→ **The records**:
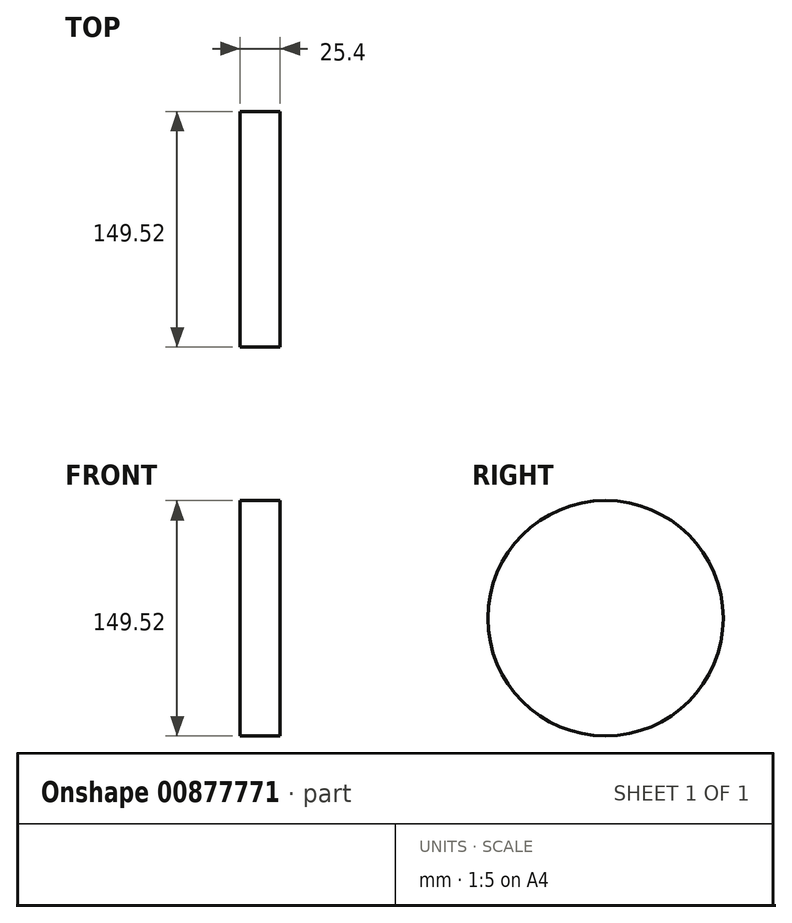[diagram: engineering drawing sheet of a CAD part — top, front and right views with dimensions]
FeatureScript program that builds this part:
annotation { "Feature Type Name" : "Feature", "Feature Type Description" : "" }
export const myFeature = defineFeature(function(context is Context, id is Id, definition is map)
    precondition{}
    {
        {
            var Q0;
            Q0=qCreatedBy(makeId("Right.planeOp"),FACE);
            var sketch = newSketch(context, id + "F0", { "sketchPlane" : qUnion([Q0])});
            skCircle(sketch, "E0", {"center": v(0, 0) * mm, "radius": 74.76 * mm});
            skSolve(sketch);
        }
        {
            var Q0;
            Q0 = qSketchRegion(id + "F0", true);
            var sketch = newSketch(context, id + "F1", { "sketchPlane" : qUnion([Q0])});
            skLineSegment(sketch, "E1", {"start": v(0, 0) * mm, "end": v(0, -116.81) * mm});
            skSolve(sketch);
        }
        {
            var Q0;
            Q0=makeQuery(id+"F1.imprint","IMPRINT",FACE,{"disambiguationData":[TD([[makeQuery(id+"F1.imprint","IMPRINT",EDGE,{"derivedFrom":makeQuery(id+"F0.imprint","IMPRINT",EDGE,{"derivedFrom":sQuery(id+"F0.wireOp",EDGE,"E0")})}),1.0]])]});
            extrude(context, id + "F2", {"entities" : qUnion([Q0]), "depth" : 25.4 * mm, "offsetDistance" : 25.4 * mm});
        }
    });
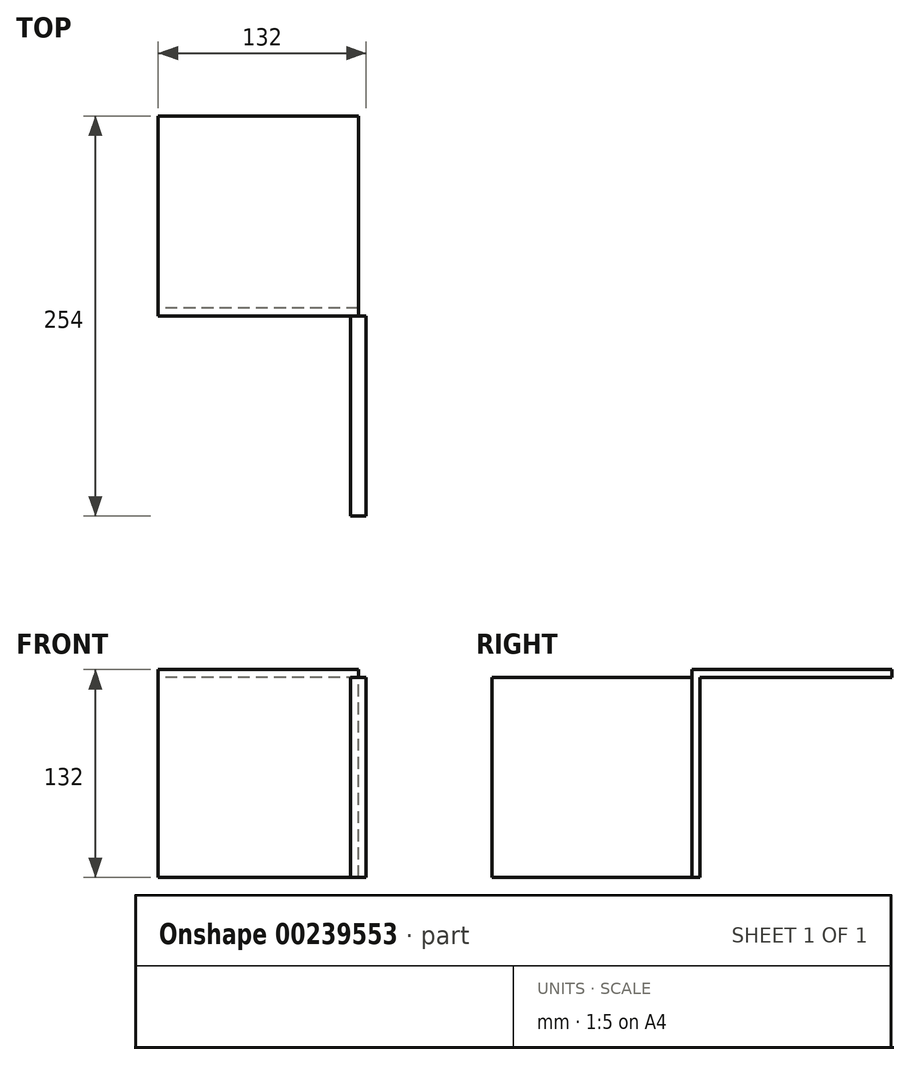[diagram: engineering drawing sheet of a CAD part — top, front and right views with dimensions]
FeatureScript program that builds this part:
annotation { "Feature Type Name" : "Feature", "Feature Type Description" : "" }
export const myFeature = defineFeature(function(context is Context, id is Id, definition is map)
    precondition{}
    {
        {
            assignVariable(context, id + "F0", {"name" : "L", "anyValue" : 5});
        }
        {
            var Q0;
            Q0=qCreatedBy(makeId("Right.planeOp"),FACE);
            var sketch = newSketch(context, id + "F1", { "sketchPlane" : qUnion([Q0])});
            skLineSegment(sketch, "E0.bottom", {"start": v(63.5, 63.5) * mm, "end": v(-63.5, 63.5) * mm});
            skLineSegment(sketch, "E0.top", {"start": v(63.5, -63.5) * mm, "end": v(-63.5, -63.5) * mm});
            skLineSegment(sketch, "E0.left", {"start": v(63.5, 63.5) * mm, "end": v(63.5, -63.5) * mm});
            skLineSegment(sketch, "E0.right", {"start": v(-63.5, 63.5) * mm, "end": v(-63.5, -63.5) * mm});
            skPoint(sketch, "E0.middle", {"position": v(0, 0) * mm});
            skSolve(sketch);
        }
        {
            var Q0;
            Q0 = qSketchRegion(id + "F1", true);
            extrude(context, id + "F2", {"entities" : qUnion([Q0]), "endBound" : BoundingType.SYMMETRIC, "depth" : (getVariable(context, 'L') * 2) * mm});
        }
        {
            var Q0;
            Q0=makeQuery(id+"F2.opExtrude","SWEPT_FACE",FACE,{"disambiguationData":[OSD([sQuery(id+"F1.wireOp",EDGE,"E0.left")])]});
            var sketch = newSketch(context, id + "F3", { "sketchPlane" : qUnion([Q0])});
            skLineSegment(sketch, "E1.bottom", {"start": v(0, -63.5) * mm, "end": v(127, -63.5) * mm});
            skLineSegment(sketch, "E1.top", {"start": v(0, 63.5) * mm, "end": v(127, 63.5) * mm});
            skLineSegment(sketch, "E1.left", {"start": v(0, -63.5) * mm, "end": v(0, 63.5) * mm});
            skLineSegment(sketch, "E1.right", {"start": v(127, -63.5) * mm, "end": v(127, 63.5) * mm});
            skSolve(sketch);
        }
        {
            var Q0;
            Q0 = qSketchRegion(id + "F3", true);
            extrude(context, id + "F4", {"entities" : qUnion([Q0]), "operationType" : NewBodyOperationType.ADD, "depth" : (getVariable(context, 'L')) * mm});
        }
        {
            var Q0;
            Q0=makeQuery(id+"F4.boolean.opBoolean","MERGE",FACE,{"derivedFrom":[makeQuery(id+"F2.opExtrude","SWEPT_FACE",FACE,{"disambiguationData":[OSD([sQuery(id+"F1.wireOp",EDGE,"E0.bottom")])]}),makeQuery(id+"F4.opExtrude","SWEPT_FACE",FACE,{"disambiguationData":[OSD([sQuery(id+"F3.wireOp",EDGE,"E1.top")])]})]});
            var sketch = newSketch(context, id + "F5", { "sketchPlane" : qUnion([Q0])});
            skLineSegment(sketch, "E2.bottom", {"start": v(0, 63.5) * mm, "end": v(-127, 63.5) * mm});
            skLineSegment(sketch, "E2.top", {"start": v(0, 190.5) * mm, "end": v(-127, 190.5) * mm});
            skLineSegment(sketch, "E2.left", {"start": v(0, 63.5) * mm, "end": v(0, 190.5) * mm});
            skLineSegment(sketch, "E2.right", {"start": v(-127, 63.5) * mm, "end": v(-127, 190.5) * mm});
            skSolve(sketch);
        }
        {
            var Q0;
            Q0 = qSketchRegion(id + "F5", true);
            extrude(context, id + "F6", {"entities" : qUnion([Q0]), "operationType" : NewBodyOperationType.ADD, "depth" : (getVariable(context, 'L')) * mm});
        }
    });
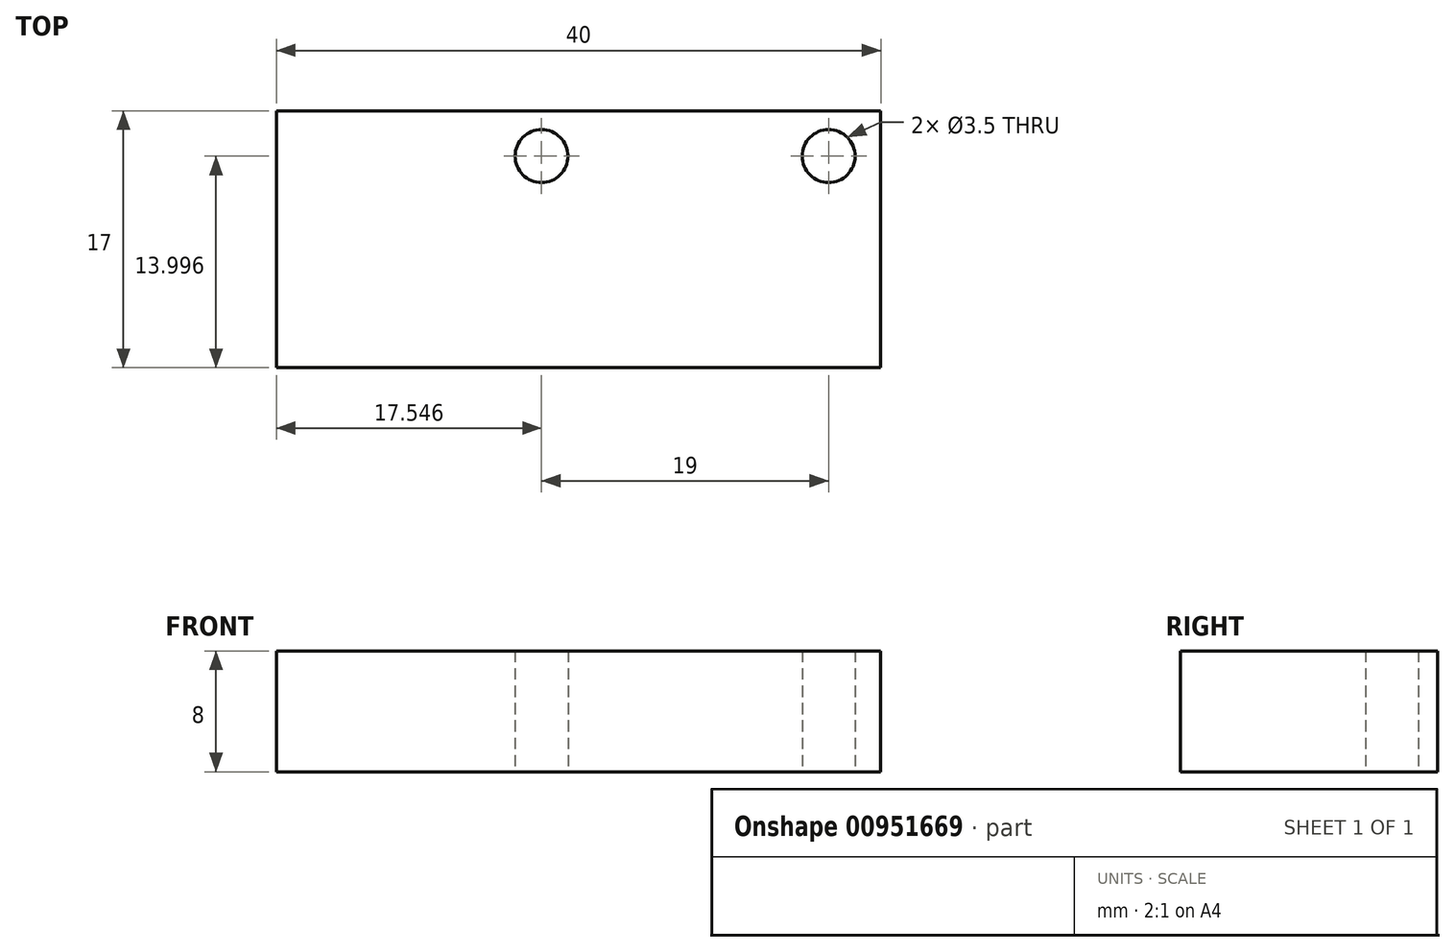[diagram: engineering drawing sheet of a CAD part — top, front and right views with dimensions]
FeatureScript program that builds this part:
annotation { "Feature Type Name" : "Feature", "Feature Type Description" : "" }
export const myFeature = defineFeature(function(context is Context, id is Id, definition is map)
    precondition{}
    {
        {
            var Q0;
            Q0=qCreatedBy(makeId("Top.planeOp"),FACE);
            var sketch = newSketch(context, id + "F0", { "sketchPlane" : qUnion([Q0])});
            skPoint(sketch, "E0.middle", {"position": v(0, 0) * mm});
            skCircle(sketch, "E1", {"center": v(15.84, -0.05) * mm, "radius": 1.75 * mm});
            skCircle(sketch, "E2", {"center": v(-3.16, -0.05) * mm, "radius": 1.75 * mm});
            skLineSegment(sketch, "E3.left", {"start": v(19.29, 2.95) * mm, "end": v(19.29, -14.05) * mm});
            skLineSegment(sketch, "E4.right", {"start": v(-20.71, -14.05) * mm, "end": v(-20.71, 2.95) * mm});
            skLineSegment(sketch, "E5", {"start": v(-20.71, 2.95) * mm, "end": v(19.29, 2.95) * mm});
            skLineSegment(sketch, "E6", {"start": v(-20.71, -14.05) * mm, "end": v(19.29, -14.05) * mm});
            skSolve(sketch);
        }
        {
            var Q0;
            Q0=makeQuery(id+"F0.imprint","IMPRINT",FACE,{"disambiguationData":[TD([[makeQuery(id+"F0.imprint","IMPRINT",EDGE,{"derivedFrom":sQuery(id+"F0.wireOp",EDGE,"E1")}),-1.0]])]});
            extrude(context, id + "F1", {"entities" : qUnion([Q0]), "depth" : 8 * mm, "offsetDistance" : 25 * mm});
        }
    });
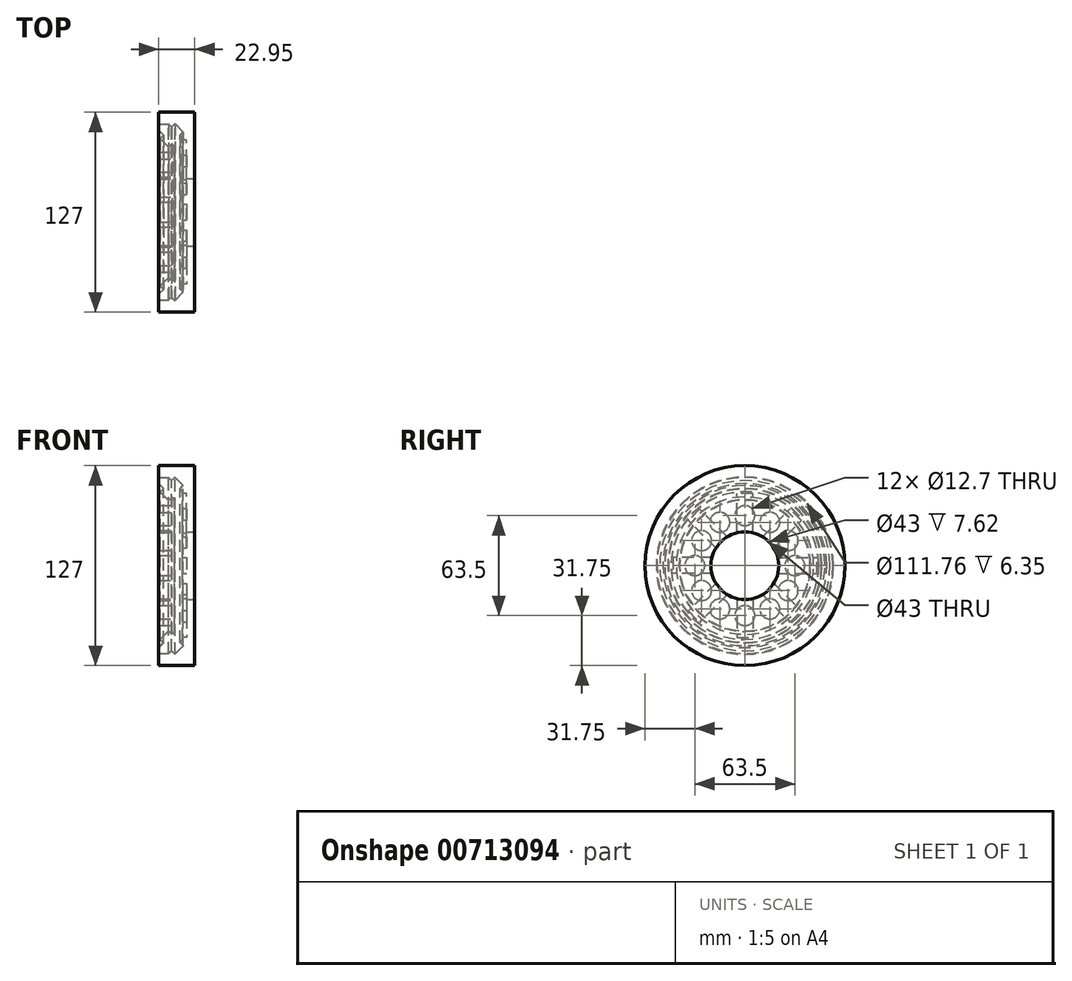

→ **What is being asked**:
How many lines in the items contain the string "operationType"? Reply with the number alone.

→ **Finished task**:
2